START Excerpted passage

We have determined that the probability that we encounter a green light at the corner is .35, a yellow light .04, and a red light .61. Let us think about how many times during your morning commute in the week ahead you might hit a red light there.

What is the probability you find the light red on both Monday and Tuesday?

Because the color of the light I see on Monday does not influence the color I will see on Tuesday, these are independent events. I can use the Multiplication Rule:

P(red Monday and Tuesday) = P(red) * P(red) = .61 * .61 = .3721

There is about a 37% chance I will hit red lights both Monday and Tuesday mornings.

 

What is the probability you do not encounter a red light until Wednesday?

For that to happen, I would have to see green or yellow on Monday, green or yellow on Tuesday, and then red on Wednesday. I can simplify this by thinking of it as not red on Monday, not red on Tuesday, and then red on Wednesday.

P(not red) = 1-P(red) = 1-.61 = .39, so:

P(not red Monday and Tuesday) = P(not red) * P(not red) * P(red)

=.39 * .39 * .61 = .092781

There is about a 9% chance that this week I will hit my first red light on Wednesday morning

 

What is the probability that you will have to stop at least once during the week?

Having to stop at least once means that I have to stop for the light 1,2,3,4, or 5 times next week. It is easier to think about the complement, never having to stop at a red light. Having to stop at least once means that I did not make it through the week with no red lights.

P(having to stop at light at least once in 5 days)

=1-P(no red lights for 5 days in a row)

=1-P(not red and not red and not red and not red and not red)

\[=1-(.39)^5\}] 

=1-.0090 = .991

I am not likely to make it through the intersection without having to stop sometime this week. 

 

Note that the phrase at least is often a tip off to think about the complement. Something that happens at least once does happen. Happening at least once is the complement of not happening at all, and that is easier to find.

 

Example 5

What is the probability that a Japanese M&M’s survey respondent selected at random chose either pink or teal?

Plan and decide which rules to use and check the conditions they require.

The events pink and teal are disjoint because one respondent can’t choose both. We can apply the Addition Rule.

Show your work.

P(pink or teal) = P(pink) + P(teal) = .38 + .36 = .74

Interpret your results in the proper context.

The probability that the respondent chose either pink or teal is .74 or 74%

 

If we pick two respondents at random, what is the probability that they both said purple?

The word both suggests we want P(A and B), which calls for the Multiplication Rule. Think about the assumption.

Independence Assumption: The choice made by one respondent does not affect the choice of the other, so the events are independent. I can use the Multiplication Rule.

Show your work. For both respondents to choose purple, each one has to choose purple.

END Excerpted passage
START Given records

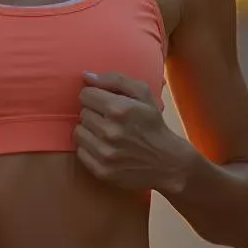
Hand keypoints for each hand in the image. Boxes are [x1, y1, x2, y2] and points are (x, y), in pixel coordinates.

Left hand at [75, 71, 193, 192]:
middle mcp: (110, 132)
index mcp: (119, 109)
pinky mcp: (102, 171)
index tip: (104, 102)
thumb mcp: (143, 94)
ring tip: (105, 133)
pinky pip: (80, 152)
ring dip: (89, 131)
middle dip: (94, 113)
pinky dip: (89, 148)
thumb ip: (115, 79)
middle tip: (108, 119)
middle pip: (82, 113)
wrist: (168, 163)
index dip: (95, 96)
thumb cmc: (153, 124)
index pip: (85, 95)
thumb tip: (86, 76)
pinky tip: (104, 147)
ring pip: (78, 132)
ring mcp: (105, 154)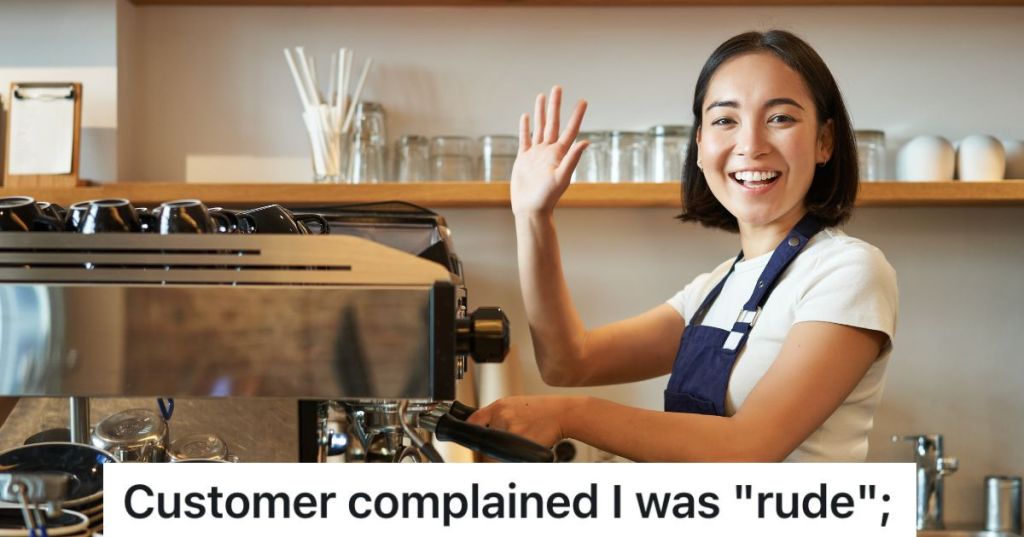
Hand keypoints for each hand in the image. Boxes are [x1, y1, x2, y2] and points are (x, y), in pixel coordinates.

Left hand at [466, 395, 579, 447]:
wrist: (562, 413)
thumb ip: (499, 415)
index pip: (473, 420)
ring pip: (495, 453)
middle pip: (484, 442)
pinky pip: (509, 458)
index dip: (469, 431)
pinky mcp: (520, 443)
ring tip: (518, 446)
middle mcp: (502, 417)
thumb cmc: (542, 410)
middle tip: (503, 447)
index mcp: (499, 406)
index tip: (470, 438)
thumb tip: (484, 428)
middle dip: (490, 448)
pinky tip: (524, 448)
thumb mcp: (516, 404)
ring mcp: (510, 430)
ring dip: (502, 456)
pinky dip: (514, 458)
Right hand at [510, 86, 588, 217]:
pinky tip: (526, 116)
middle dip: (555, 105)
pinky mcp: (523, 159)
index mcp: (559, 153)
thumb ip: (572, 159)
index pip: (570, 129)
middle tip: (558, 87)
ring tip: (542, 96)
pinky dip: (525, 127)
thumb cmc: (547, 197)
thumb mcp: (562, 177)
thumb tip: (586, 142)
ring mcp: (536, 154)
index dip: (577, 115)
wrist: (531, 209)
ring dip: (540, 112)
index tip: (583, 100)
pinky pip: (525, 139)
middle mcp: (549, 151)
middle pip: (552, 122)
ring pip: (538, 127)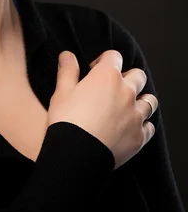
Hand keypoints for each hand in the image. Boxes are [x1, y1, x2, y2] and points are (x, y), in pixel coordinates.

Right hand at [47, 50, 157, 168]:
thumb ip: (67, 70)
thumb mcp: (61, 91)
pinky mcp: (139, 136)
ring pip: (150, 100)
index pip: (114, 56)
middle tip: (112, 88)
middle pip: (138, 75)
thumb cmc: (67, 120)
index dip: (104, 61)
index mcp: (107, 76)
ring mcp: (136, 115)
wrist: (77, 155)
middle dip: (127, 77)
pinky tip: (130, 127)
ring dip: (141, 100)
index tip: (94, 70)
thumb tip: (67, 55)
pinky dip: (142, 125)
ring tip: (127, 106)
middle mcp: (126, 92)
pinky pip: (149, 126)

END Given records

- **Explore the material**
1. In the probability passage, what is the probability of a yellow light at the corner?
2. Using the probability passage, explain why the chance of stopping at least once during the week is found through the complement.
The lines have no connection to the probability passage.

- **Task-by-task outputs**
1. The probability of a yellow light is .04.

2. Stopping at least once means stopping one, two, three, four or five times, and that is the complement of never stopping at a red light. The chance of never stopping is easier to find, so it is subtracted from 1.